- **What is being asked**
Print, from the listing below, the lines starting at the line containing "- ユーザーの役割（ロール）に基づいた厳格なアクセス制御（RBAC）" and ending at the line containing "- ボトムアップ方式による階層的なコミュニティ形成", exactly as they stand, and print nothing else.

- **Input material**
____

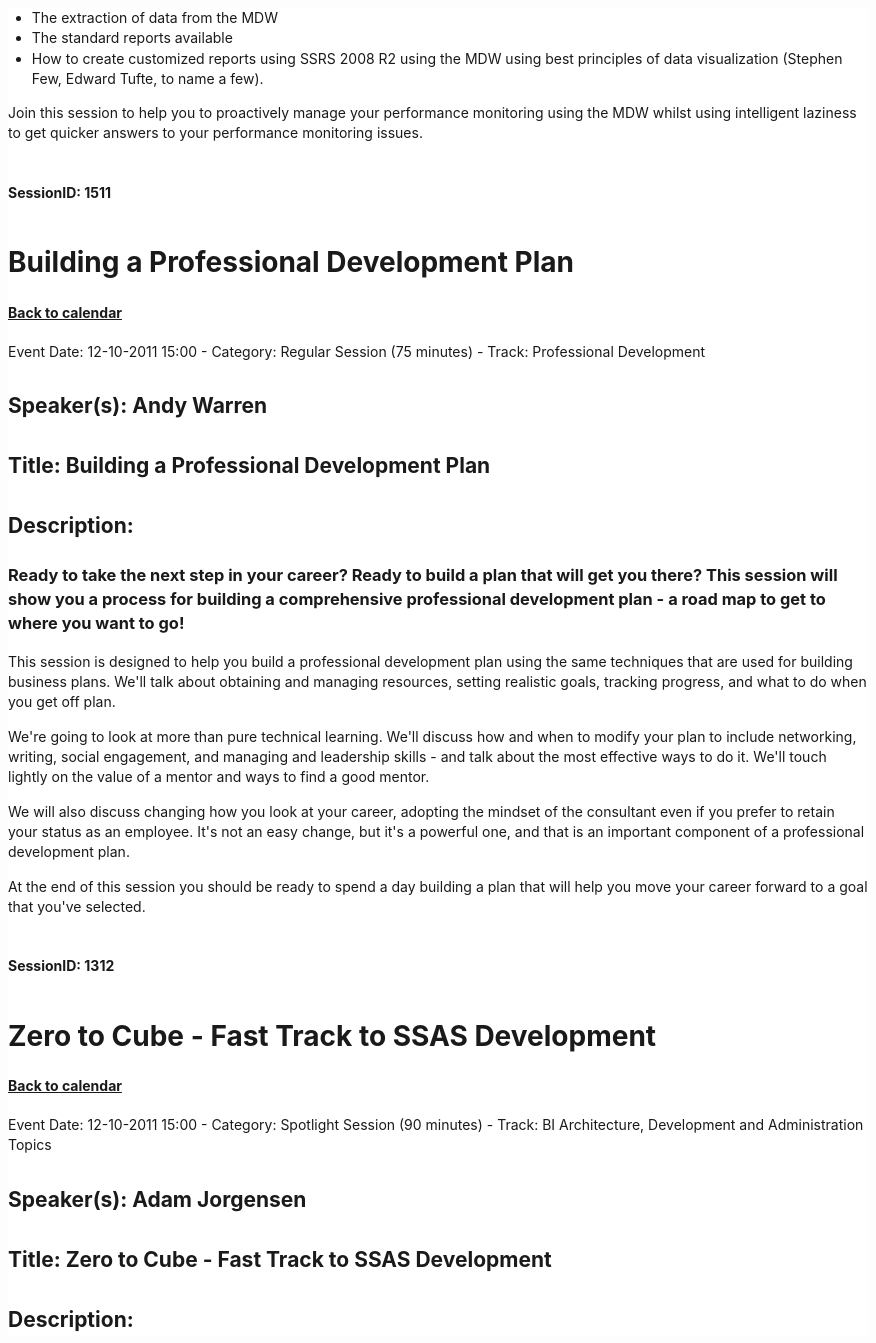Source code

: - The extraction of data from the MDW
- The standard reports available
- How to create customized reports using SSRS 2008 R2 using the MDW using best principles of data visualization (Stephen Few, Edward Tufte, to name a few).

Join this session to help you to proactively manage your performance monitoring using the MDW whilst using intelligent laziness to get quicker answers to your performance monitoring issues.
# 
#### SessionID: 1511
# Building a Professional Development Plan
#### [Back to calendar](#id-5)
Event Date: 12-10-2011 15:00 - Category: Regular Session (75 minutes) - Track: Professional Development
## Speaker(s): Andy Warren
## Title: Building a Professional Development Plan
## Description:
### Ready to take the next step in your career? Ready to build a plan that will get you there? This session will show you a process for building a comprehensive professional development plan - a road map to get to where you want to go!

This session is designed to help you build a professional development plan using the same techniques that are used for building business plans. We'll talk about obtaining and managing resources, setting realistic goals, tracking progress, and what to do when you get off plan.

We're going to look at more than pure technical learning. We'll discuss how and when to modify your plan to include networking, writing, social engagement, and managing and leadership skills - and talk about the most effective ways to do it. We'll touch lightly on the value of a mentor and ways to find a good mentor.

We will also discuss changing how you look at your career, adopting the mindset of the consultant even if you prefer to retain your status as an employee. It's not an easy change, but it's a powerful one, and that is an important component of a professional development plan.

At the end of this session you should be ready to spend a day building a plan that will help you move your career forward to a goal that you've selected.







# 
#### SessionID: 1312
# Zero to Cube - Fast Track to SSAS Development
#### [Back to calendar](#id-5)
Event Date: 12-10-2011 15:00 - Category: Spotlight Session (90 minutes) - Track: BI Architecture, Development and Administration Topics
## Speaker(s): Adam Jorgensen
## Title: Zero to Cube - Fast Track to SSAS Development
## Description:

____

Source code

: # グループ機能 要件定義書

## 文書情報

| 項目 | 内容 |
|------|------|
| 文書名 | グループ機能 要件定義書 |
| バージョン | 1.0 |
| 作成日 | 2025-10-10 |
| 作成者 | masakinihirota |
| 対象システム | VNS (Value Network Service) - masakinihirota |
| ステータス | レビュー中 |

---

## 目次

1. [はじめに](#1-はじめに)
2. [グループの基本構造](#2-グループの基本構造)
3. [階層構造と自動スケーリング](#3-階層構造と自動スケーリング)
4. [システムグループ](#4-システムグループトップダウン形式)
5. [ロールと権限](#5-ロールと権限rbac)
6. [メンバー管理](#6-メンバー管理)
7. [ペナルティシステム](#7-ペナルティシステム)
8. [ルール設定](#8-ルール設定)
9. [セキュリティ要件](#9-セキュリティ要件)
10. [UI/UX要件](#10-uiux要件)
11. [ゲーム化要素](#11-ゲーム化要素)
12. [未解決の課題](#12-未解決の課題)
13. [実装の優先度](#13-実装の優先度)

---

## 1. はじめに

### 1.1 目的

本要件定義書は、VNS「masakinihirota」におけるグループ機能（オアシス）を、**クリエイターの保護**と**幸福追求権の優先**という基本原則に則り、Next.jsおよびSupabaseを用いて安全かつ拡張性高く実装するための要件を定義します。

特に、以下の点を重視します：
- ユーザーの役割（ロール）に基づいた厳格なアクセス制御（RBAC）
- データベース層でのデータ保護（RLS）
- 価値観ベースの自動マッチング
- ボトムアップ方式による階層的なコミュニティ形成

____

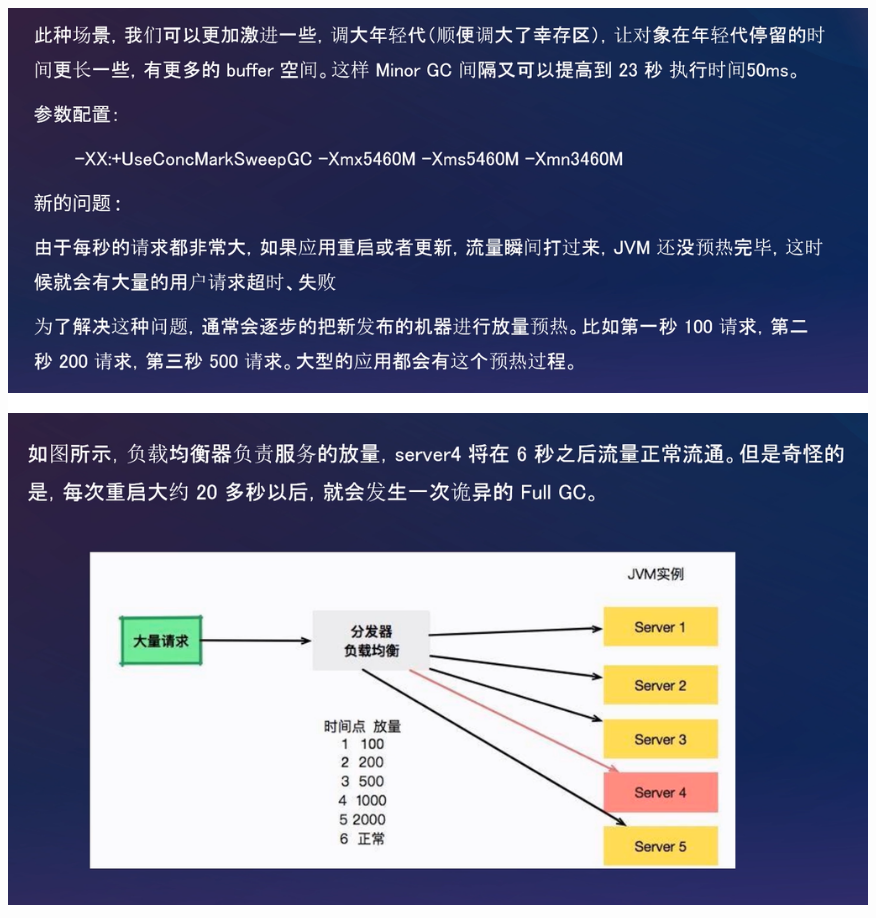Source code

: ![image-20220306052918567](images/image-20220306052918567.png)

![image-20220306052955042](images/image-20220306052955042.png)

____

- **Reply to the exercise**
- ユーザーの役割（ロール）に基づいた厳格なアクセス制御（RBAC）
- データベース層でのデータ保護（RLS）
- 価値観ベースの自動マッチング
- ボトムアップ方式による階層的なコミュニティ形成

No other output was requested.